- Relief pitcher
- Born: 11 May 1972 (age 52) Cairns, Queensland, Australia
- Batted: LeftThrew: Left

MLB debut
- 20 July, 2000, for the Cleveland Indians

Last MLB appearance
- 1 October, 2000, for the Cleveland Indians

MLB statistics
- Win–loss record: 1–0
- Earned run average: 3.86
- Strikeouts: 9
- Stats at Baseball Reference

Teams
- Cleveland Indians (2000);

= Cam Cairncross =

Australian baseball player (born 1972)

Cameron Cairncross (born 11 May 1972) is an Australian former baseball player. He was a left-handed pitcher in Major League Baseball who debuted for the Cleveland Indians on 20 July 2000, and pitched his final game on 1 October of that same season.

Cairncross was born in Cairns, Queensland, Australia and attended Cairns State High School. He signed with the San Diego Padres as an amateur free agent in 1990, and began his professional career a year later with the Charleston Rainbows. For the season, he had an 8–5 win–loss record and a 3.56 earned run average (ERA) in 24 games. The following season, Cairncross pitched for the Waterloo Diamonds and had an 8–8 record, a 3.61 ERA, and 138 strikeouts in 24 games. In 1993, he was promoted to the Rancho Cucamonga Quakes, and in 29 games for them, he had a 10–11 record and a 5.12 ERA.

Cairncross started the 1994 season with the Quakes, then was promoted to the Wichita Wranglers and the AAA Las Vegas Stars. After the season concluded, he had to have Tommy John surgery on his shoulder, and missed both the 1995 and 1996 seasons as a result. Cairncross then rejoined the Quakes in 1997 and pitched in 60 games, going 1–3 with a 5.62 ERA; the Padres released him after the season ended. After spending 1998 with the Brisbane Bandits of the Australian Baseball League, he was picked up by the Cleveland Indians and spent 1999 with the Kinston Indians and Buffalo Bisons. He then spent 2000 on the Akron Aeros and with Buffalo and was planned to be named to the Australian national baseball team for the 2000 Olympics, but was instead promoted to the major league roster.

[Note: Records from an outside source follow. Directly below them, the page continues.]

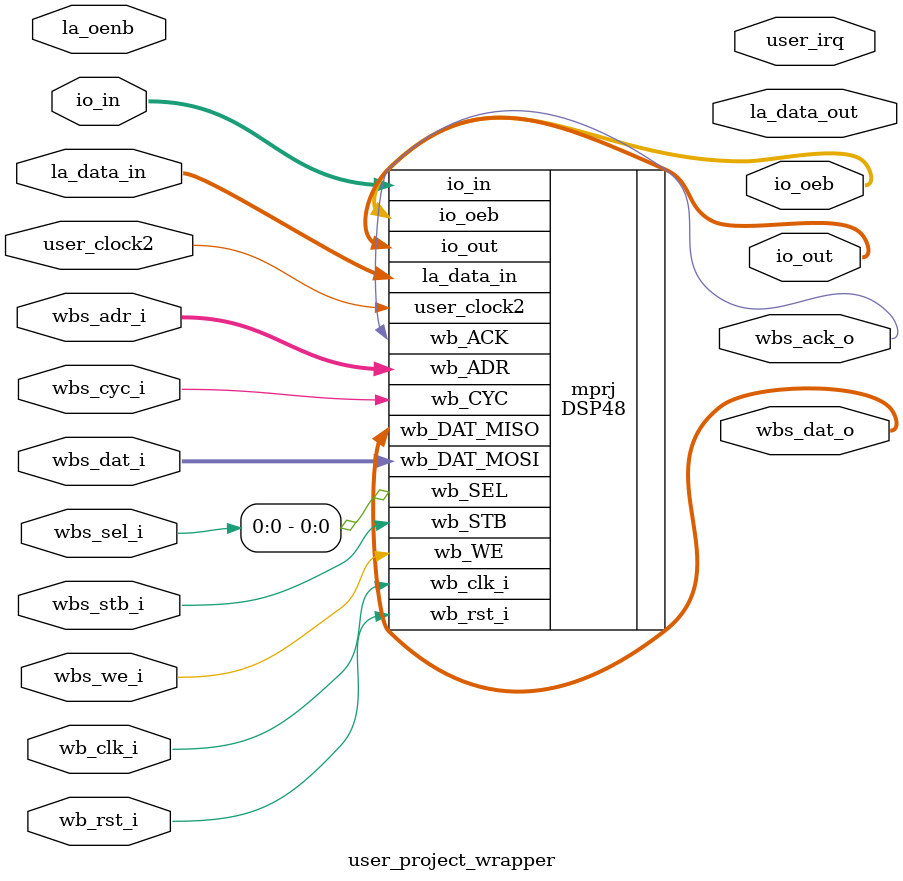
<source format=v>
module user_project_wrapper (user_clock2,
    wb_clk_i,
    wb_rst_i,
    wbs_ack_o,
    wbs_cyc_i,
    wbs_stb_i,
    wbs_we_i,
    io_in,
    io_oeb,
    io_out,
    la_data_in,
    la_data_out,
    la_oenb,
    user_irq,
    wbs_adr_i,
    wbs_dat_i,
    wbs_dat_o,
    wbs_sel_i);
 input user_clock2;
 input wb_clk_i;
 input wb_rst_i;
 output wbs_ack_o;
 input wbs_cyc_i;
 input wbs_stb_i;
 input wbs_we_i;
 input [37:0] io_in;
 output [37:0] io_oeb;
 output [37:0] io_out;
 input [63:0] la_data_in;
 output [63:0] la_data_out;
 input [63:0] la_oenb;
 output [2:0] user_irq;
 input [31:0] wbs_adr_i;
 input [31:0] wbs_dat_i;
 output [31:0] wbs_dat_o;
 input [3:0] wbs_sel_i;


 DSP48 mprj (.user_clock2(user_clock2),
    .wb_ACK(wbs_ack_o),
    .wb_CYC(wbs_cyc_i),
    .wb_SEL(wbs_sel_i[0]),
    .wb_STB(wbs_stb_i),
    .wb_WE(wbs_we_i),
    .wb_clk_i(wb_clk_i),
    .wb_rst_i(wb_rst_i),
    .io_in({io_in[37],
    io_in[36],
    io_in[35],
    io_in[34],
    io_in[33],
    io_in[32],
    io_in[31],
    io_in[30],
    io_in[29],
    io_in[28],
    io_in[27],
    io_in[26],
    io_in[25],
    io_in[24],
    io_in[23],
    io_in[22],
    io_in[21],
    io_in[20],
    io_in[19],
    io_in[18],
    io_in[17],
    io_in[16],
    io_in[15],
    io_in[14],
    io_in[13],
    io_in[12],
    io_in[11],
    io_in[10],
    io_in[9],
    io_in[8],
    io_in[7],
    io_in[6],
    io_in[5],
    io_in[4],
    io_in[3],
    io_in[2],
    io_in[1],
    io_in[0]}),
    .io_oeb({io_oeb[37],
    io_oeb[36],
    io_oeb[35],
    io_oeb[34],
    io_oeb[33],
    io_oeb[32],
    io_oeb[31],
    io_oeb[30],
    io_oeb[29],
    io_oeb[28],
    io_oeb[27],
    io_oeb[26],
    io_oeb[25],
    io_oeb[24],
    io_oeb[23],
    io_oeb[22],
    io_oeb[21],
    io_oeb[20],
    io_oeb[19],
    io_oeb[18],
    io_oeb[17],
    io_oeb[16],
    io_oeb[15],
    io_oeb[14],
    io_oeb[13],
    io_oeb[12],
    io_oeb[11],
    io_oeb[10],
    io_oeb[9],
    io_oeb[8],
    io_oeb[7],
    io_oeb[6],
    io_oeb[5],
    io_oeb[4],
    io_oeb[3],
    io_oeb[2],
    io_oeb[1],
    io_oeb[0]}),
    .io_out({io_out[37],
    io_out[36],
    io_out[35],
    io_out[34],
    io_out[33],
    io_out[32],
    io_out[31],
    io_out[30],
    io_out[29],
    io_out[28],
    io_out[27],
    io_out[26],
    io_out[25],
    io_out[24],
    io_out[23],
    io_out[22],
    io_out[21],
    io_out[20],
    io_out[19],
    io_out[18],
    io_out[17],
    io_out[16],
    io_out[15],
    io_out[14],
    io_out[13],
    io_out[12],
    io_out[11],
    io_out[10],
    io_out[9],
    io_out[8],
    io_out[7],
    io_out[6],
    io_out[5],
    io_out[4],
    io_out[3],
    io_out[2],
    io_out[1],
    io_out[0]}),
    .la_data_in({la_data_in[63],
    la_data_in[62],
    la_data_in[61],
    la_data_in[60],
    la_data_in[59],
    la_data_in[58],
    la_data_in[57],
    la_data_in[56],
    la_data_in[55],
    la_data_in[54],
    la_data_in[53],
    la_data_in[52],
    la_data_in[51],
    la_data_in[50],
    la_data_in[49],
    la_data_in[48],
    la_data_in[47],
    la_data_in[46],
    la_data_in[45],
    la_data_in[44],
    la_data_in[43],
    la_data_in[42],
    la_data_in[41],
    la_data_in[40],
    la_data_in[39],
    la_data_in[38],
    la_data_in[37],
    la_data_in[36],
    la_data_in[35],
    la_data_in[34],
    la_data_in[33],
    la_data_in[32],
    la_data_in[31],
    la_data_in[30],
    la_data_in[29],
    la_data_in[28],
    la_data_in[27],
    la_data_in[26],
    la_data_in[25],
    la_data_in[24],
    la_data_in[23],
    la_data_in[22],
    la_data_in[21],
    la_data_in[20],
    la_data_in[19],
    la_data_in[18],
    la_data_in[17],
    la_data_in[16],
    la_data_in[15],
    la_data_in[14],
    la_data_in[13],
    la_data_in[12],
    la_data_in[11],
    la_data_in[10],
    la_data_in[9],
    la_data_in[8],
    la_data_in[7],
    la_data_in[6],
    la_data_in[5],
    la_data_in[4],
    la_data_in[3],
    la_data_in[2],
    la_data_in[1],
    la_data_in[0]}),
    .wb_ADR({wbs_adr_i[31],
    wbs_adr_i[30],
    wbs_adr_i[29],
    wbs_adr_i[28],
    wbs_adr_i[27],
    wbs_adr_i[26],
    wbs_adr_i[25],
    wbs_adr_i[24],
    wbs_adr_i[23],
    wbs_adr_i[22],
    wbs_adr_i[21],
    wbs_adr_i[20],
    wbs_adr_i[19],
    wbs_adr_i[18],
    wbs_adr_i[17],
    wbs_adr_i[16],
    wbs_adr_i[15],
    wbs_adr_i[14],
    wbs_adr_i[13],
    wbs_adr_i[12],
    wbs_adr_i[11],
    wbs_adr_i[10],
    wbs_adr_i[9],
    wbs_adr_i[8],
    wbs_adr_i[7],
    wbs_adr_i[6],
    wbs_adr_i[5],
    wbs_adr_i[4],
    wbs_adr_i[3],
    wbs_adr_i[2],
    wbs_adr_i[1],
    wbs_adr_i[0]}),
    .wb_DAT_MISO({wbs_dat_o[31],
    wbs_dat_o[30],
    wbs_dat_o[29],
    wbs_dat_o[28],
    wbs_dat_o[27],
    wbs_dat_o[26],
    wbs_dat_o[25],
    wbs_dat_o[24],
    wbs_dat_o[23],
    wbs_dat_o[22],
    wbs_dat_o[21],
    wbs_dat_o[20],
    wbs_dat_o[19],
    wbs_dat_o[18],
    wbs_dat_o[17],
    wbs_dat_o[16],
    wbs_dat_o[15],
    wbs_dat_o[14],
    wbs_dat_o[13],
    wbs_dat_o[12],
    wbs_dat_o[11],
    wbs_dat_o[10],
    wbs_dat_o[9],
    wbs_dat_o[8],
    wbs_dat_o[7],
    wbs_dat_o[6],
    wbs_dat_o[5],
    wbs_dat_o[4],
    wbs_dat_o[3],
    wbs_dat_o[2],
    wbs_dat_o[1],
    wbs_dat_o[0]}),
    .wb_DAT_MOSI({wbs_dat_i[31],
    wbs_dat_i[30],
    wbs_dat_i[29],
    wbs_dat_i[28],
    wbs_dat_i[27],
    wbs_dat_i[26],
    wbs_dat_i[25],
    wbs_dat_i[24],
    wbs_dat_i[23],
    wbs_dat_i[22],
    wbs_dat_i[21],
    wbs_dat_i[20],
    wbs_dat_i[19],
    wbs_dat_i[18],
    wbs_dat_i[17],
    wbs_dat_i[16],
    wbs_dat_i[15],
    wbs_dat_i[14],
    wbs_dat_i[13],
    wbs_dat_i[12],
    wbs_dat_i[11],
    wbs_dat_i[10],
    wbs_dat_i[9],
    wbs_dat_i[8],
    wbs_dat_i[7],
    wbs_dat_i[6],
    wbs_dat_i[5],
    wbs_dat_i[4],
    wbs_dat_i[3],
    wbs_dat_i[2],
    wbs_dat_i[1],
    wbs_dat_i[0]}));
endmodule


</source>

He made his major league debut on 20 July, and his lone major league win came on 3 September 2000 against the Baltimore Orioles. Cairncross got the last two outs in the top of the 13th of an 11–11 game, then Kenny Lofton hit a walk off home run in the bottom of the 13th for a 12–11 victory. For the season, he appeared in 15 games, all in relief, and had a record of 1–0 with 2 games finished, 8 strikeouts, and an earned run average (ERA) of 3.86 in 9.1 innings pitched. In 2001, Cairncross had shoulder surgery, and ended up missing the entire season. He was released after the 2001 season, ending his professional baseball career.